#### [TASK DETAILS]
Filter the data for lines with the word "pour", then copy every line so identified.

#### [EXERCISE INPUTS]

########

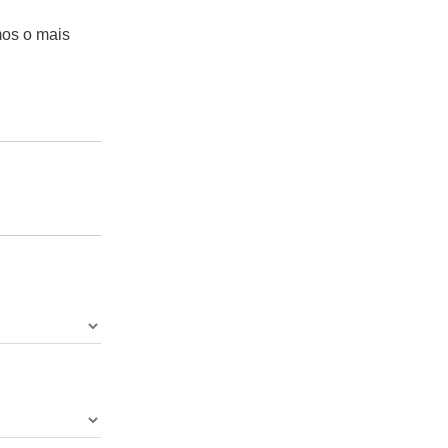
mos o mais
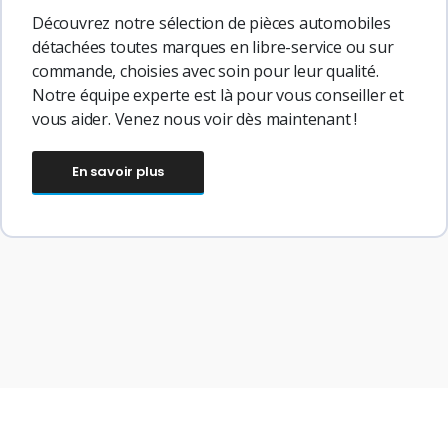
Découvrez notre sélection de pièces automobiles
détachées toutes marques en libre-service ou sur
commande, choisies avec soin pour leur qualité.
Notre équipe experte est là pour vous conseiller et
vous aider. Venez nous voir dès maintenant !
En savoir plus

########

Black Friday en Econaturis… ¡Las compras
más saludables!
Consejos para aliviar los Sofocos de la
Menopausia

########

#### [FINAL ANSWER]
commande, choisies avec soin pour leur qualité.
Notre équipe experte est là pour vous conseiller et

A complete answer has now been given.